Восковцев не стал ждать, а буквально на следующий день пошел в партком и заполнил необходимые документы. Через два дня ему вручили направление на двухмесячные курсы подготовки партийных и советских руководителей районного уровня в Высшей школе марксизма-ленинизма при ЦК ВКП(б) и ордер для проживания в общежитии этой школы. Но не прошло и месяца, как Восковцева вызвал к себе начальник курса, человек преклонного возраста, но еще сохранивший в себе достаточно сил, чтобы нести немалые нагрузки в качестве руководителя такого уровня. Он сообщил о принятом наверху решении – всех курсантов в ближайшее время отправить в регионы по назначению, а Леонида – в распоряжение ЦК ВКП(б) Казахстана. Заметив на лице Восковцева, этого атлетически сложенного молодого человека, но, к сожалению, однорукого, некое недоумение: мол, зачем меня, русского человека, в Азию, он, улыбнувшись, заметил:

– Думаю, вам просто повезло, ведь Алма-Ата – это солнце, тепло, фрукты, а если серьезно, решение принималось не в стенах нашей школы и потому здесь не обсуждается.

– Понял, в таком случае я готов выехать в любой день. Подскажите, где можно получить необходимые проездные документы и, если положен, денежный аттестат, – по-военному отчеканил Восковцев.

Начальник курса с удовлетворением посмотрел на него и тепло произнёс:

– С военными всегда так: «понял, есть, готов», – поэтому уважаю вашего брата!

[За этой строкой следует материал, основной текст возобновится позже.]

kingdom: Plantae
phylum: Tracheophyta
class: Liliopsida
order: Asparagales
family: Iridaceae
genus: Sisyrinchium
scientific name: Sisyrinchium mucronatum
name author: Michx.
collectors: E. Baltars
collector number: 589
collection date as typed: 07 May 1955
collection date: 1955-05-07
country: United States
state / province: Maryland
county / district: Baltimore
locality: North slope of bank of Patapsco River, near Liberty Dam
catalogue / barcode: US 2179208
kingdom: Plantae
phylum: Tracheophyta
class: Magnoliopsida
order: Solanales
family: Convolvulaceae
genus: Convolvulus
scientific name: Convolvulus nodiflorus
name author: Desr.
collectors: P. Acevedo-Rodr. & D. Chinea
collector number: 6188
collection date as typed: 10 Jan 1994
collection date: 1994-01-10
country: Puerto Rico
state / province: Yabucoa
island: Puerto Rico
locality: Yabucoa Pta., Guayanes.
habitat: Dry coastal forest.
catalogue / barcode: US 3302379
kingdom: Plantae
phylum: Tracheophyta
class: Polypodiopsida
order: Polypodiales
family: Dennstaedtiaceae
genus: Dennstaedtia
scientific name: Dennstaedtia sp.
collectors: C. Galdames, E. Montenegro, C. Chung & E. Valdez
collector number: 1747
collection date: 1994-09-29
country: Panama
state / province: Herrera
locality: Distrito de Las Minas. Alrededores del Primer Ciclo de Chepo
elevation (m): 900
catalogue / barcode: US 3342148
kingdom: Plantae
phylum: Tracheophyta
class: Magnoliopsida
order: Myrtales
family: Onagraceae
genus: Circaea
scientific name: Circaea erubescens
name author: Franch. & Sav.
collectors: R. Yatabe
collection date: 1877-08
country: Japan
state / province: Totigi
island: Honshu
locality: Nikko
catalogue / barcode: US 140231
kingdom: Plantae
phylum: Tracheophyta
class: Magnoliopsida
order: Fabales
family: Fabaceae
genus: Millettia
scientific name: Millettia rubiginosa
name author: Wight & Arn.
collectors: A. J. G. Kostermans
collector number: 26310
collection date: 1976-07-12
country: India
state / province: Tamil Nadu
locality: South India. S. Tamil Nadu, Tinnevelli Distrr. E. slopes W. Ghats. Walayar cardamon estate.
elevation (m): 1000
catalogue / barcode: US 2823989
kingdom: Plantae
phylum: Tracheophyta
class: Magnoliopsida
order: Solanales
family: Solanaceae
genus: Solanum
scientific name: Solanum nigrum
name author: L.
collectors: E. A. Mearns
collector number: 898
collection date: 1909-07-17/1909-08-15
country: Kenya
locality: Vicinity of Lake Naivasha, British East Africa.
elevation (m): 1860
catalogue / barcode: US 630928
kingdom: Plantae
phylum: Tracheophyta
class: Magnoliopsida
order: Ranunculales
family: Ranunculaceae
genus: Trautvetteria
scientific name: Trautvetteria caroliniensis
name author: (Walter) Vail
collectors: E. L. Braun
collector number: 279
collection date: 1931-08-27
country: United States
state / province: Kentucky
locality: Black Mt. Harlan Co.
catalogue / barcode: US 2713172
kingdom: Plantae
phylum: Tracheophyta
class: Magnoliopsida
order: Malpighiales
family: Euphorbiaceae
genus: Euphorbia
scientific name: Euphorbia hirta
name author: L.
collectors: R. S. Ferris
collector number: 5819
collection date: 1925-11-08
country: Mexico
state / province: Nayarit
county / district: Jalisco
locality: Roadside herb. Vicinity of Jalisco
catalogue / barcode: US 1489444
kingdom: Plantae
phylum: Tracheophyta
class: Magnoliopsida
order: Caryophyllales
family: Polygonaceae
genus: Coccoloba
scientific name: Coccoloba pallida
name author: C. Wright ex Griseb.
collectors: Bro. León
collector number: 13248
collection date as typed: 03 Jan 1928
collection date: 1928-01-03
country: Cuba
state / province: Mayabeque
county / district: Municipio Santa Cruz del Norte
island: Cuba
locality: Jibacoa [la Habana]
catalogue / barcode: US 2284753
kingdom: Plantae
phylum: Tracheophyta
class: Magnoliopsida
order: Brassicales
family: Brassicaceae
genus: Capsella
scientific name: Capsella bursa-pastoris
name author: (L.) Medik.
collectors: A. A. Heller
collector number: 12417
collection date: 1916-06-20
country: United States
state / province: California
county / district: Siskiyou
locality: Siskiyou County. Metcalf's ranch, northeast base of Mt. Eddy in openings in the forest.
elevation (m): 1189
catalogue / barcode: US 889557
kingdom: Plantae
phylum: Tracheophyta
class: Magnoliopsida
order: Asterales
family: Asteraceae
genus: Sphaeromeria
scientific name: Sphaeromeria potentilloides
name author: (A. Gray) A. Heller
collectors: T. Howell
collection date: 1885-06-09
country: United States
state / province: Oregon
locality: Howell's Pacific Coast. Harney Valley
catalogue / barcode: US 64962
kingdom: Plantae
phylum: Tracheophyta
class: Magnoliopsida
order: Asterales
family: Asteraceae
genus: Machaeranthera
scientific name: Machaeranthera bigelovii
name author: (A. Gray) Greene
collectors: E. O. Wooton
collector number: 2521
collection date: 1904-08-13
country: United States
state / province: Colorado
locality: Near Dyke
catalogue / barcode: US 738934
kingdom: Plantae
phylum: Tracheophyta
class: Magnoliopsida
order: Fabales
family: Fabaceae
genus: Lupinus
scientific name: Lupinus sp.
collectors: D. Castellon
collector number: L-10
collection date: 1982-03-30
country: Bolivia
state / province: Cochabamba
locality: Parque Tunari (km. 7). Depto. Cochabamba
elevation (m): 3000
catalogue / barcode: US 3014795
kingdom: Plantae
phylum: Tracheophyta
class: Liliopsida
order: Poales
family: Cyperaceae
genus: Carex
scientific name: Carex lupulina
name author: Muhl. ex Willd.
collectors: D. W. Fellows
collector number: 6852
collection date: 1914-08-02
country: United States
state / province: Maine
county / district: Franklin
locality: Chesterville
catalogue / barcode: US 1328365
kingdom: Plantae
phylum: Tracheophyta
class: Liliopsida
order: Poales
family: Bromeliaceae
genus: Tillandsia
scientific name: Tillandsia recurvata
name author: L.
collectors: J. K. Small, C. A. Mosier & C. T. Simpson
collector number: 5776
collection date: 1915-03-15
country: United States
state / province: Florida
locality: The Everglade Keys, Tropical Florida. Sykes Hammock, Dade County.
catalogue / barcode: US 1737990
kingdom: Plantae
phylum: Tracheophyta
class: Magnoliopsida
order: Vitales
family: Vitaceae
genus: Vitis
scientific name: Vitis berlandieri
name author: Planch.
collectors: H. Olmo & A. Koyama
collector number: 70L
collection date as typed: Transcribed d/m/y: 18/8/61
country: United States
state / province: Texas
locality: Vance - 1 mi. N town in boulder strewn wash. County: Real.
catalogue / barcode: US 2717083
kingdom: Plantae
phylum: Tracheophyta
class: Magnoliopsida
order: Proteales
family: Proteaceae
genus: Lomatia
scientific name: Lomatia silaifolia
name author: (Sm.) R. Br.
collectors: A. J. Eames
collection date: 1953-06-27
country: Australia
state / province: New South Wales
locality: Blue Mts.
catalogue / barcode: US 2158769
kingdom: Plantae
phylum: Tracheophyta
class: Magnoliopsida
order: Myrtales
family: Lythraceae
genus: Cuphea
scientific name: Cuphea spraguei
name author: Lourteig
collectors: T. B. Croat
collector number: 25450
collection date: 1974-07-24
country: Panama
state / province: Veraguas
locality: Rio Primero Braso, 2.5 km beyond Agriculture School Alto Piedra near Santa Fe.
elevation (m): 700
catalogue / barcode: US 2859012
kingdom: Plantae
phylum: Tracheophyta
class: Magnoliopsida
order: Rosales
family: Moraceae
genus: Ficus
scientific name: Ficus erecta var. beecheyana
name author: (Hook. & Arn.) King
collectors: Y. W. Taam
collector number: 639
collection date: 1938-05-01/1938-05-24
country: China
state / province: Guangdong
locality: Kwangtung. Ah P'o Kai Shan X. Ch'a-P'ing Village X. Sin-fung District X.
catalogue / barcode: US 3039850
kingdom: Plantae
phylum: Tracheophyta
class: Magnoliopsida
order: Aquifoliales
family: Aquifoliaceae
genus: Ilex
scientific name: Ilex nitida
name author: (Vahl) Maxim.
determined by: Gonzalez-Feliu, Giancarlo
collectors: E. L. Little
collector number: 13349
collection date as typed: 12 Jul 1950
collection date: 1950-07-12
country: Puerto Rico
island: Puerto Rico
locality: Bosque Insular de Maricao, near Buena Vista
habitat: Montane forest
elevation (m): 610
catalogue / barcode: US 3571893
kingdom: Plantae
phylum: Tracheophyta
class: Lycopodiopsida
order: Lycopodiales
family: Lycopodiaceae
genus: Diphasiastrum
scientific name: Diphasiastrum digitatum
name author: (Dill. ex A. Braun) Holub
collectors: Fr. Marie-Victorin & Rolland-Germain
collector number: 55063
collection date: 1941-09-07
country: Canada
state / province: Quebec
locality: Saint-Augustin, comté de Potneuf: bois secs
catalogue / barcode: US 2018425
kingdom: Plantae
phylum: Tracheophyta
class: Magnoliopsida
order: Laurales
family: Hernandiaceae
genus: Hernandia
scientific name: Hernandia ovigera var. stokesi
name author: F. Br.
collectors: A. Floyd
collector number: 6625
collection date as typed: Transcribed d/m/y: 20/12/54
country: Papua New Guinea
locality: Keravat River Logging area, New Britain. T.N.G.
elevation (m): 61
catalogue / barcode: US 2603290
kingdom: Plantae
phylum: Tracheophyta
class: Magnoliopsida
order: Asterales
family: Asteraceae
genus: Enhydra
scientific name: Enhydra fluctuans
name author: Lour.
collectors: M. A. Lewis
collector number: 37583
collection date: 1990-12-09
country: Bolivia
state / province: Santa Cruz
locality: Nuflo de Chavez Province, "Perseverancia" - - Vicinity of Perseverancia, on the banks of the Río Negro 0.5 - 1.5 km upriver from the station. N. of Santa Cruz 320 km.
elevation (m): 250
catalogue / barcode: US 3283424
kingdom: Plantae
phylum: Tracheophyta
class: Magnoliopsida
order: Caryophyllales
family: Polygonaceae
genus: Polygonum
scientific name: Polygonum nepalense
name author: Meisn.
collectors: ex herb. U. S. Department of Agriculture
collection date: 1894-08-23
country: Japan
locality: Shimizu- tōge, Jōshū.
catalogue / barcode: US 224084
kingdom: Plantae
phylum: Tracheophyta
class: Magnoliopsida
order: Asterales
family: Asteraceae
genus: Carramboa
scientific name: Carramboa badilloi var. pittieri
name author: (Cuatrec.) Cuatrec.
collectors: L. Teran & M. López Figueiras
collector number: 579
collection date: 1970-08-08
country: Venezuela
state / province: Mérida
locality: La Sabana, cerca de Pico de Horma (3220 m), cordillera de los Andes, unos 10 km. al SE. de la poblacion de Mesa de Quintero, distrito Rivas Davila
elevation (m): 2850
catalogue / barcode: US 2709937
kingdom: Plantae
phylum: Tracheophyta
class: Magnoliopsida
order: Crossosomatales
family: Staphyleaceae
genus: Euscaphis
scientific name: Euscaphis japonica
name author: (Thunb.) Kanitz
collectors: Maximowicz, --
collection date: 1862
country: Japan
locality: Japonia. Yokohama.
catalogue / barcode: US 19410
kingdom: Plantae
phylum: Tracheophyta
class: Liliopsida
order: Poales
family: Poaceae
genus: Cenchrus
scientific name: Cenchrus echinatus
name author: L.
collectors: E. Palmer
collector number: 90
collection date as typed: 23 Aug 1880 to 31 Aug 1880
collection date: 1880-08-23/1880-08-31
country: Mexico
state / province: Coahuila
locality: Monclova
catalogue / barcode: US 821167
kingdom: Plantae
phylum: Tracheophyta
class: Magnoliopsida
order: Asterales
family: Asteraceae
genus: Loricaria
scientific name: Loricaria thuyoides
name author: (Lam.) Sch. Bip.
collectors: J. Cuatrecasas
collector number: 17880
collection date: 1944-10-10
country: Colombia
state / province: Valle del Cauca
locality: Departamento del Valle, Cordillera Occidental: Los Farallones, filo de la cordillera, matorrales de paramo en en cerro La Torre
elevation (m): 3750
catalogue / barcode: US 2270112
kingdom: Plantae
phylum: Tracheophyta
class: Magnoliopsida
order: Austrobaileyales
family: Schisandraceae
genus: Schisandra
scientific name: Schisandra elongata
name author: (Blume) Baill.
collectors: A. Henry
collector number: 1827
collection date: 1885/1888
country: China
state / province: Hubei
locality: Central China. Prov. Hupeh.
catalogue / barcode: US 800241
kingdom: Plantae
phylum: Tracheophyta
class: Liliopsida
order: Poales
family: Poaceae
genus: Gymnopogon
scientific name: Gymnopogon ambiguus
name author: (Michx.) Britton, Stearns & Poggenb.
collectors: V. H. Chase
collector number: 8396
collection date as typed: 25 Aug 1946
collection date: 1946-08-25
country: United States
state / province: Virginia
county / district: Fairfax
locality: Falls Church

Затем, не торопясь, взял лежащую перед ним пачку папирос «Казбек» и, раскрывая, спросил:

– Будете?

Восковцев кивнул и, беря из протянутой пачки папиросу, заметил:

– До ранения не курил, пристрастился в госпитале, но решил бросить.

– Я с юности и, знаете, никак не могу заставить себя прекратить, срабатывает комплекс – негоже дедушке менять привычки, – легко улыбнулся начкурса.

– Мне курево помогало унять боль, да и на душе становилось как-то легче.

– В этом что-то есть, – согласился начкурса, а затем, привычно сминая окурок в подвинутой им к Восковцеву стеклянной пепельнице, доброжелательно посоветовал: – Вы не расстраивайтесь, что так далеко ехать. Из вашего набора практически всех туда отправляют. Видимо, по прямому запросу казахстанской парторганизации. И это понятно, сейчас хорошие кадры, особенно прошедшие испытание войной, повсюду нужны.

– Даже такие? – спросил Восковцев, кивнув на свой пустой рукав.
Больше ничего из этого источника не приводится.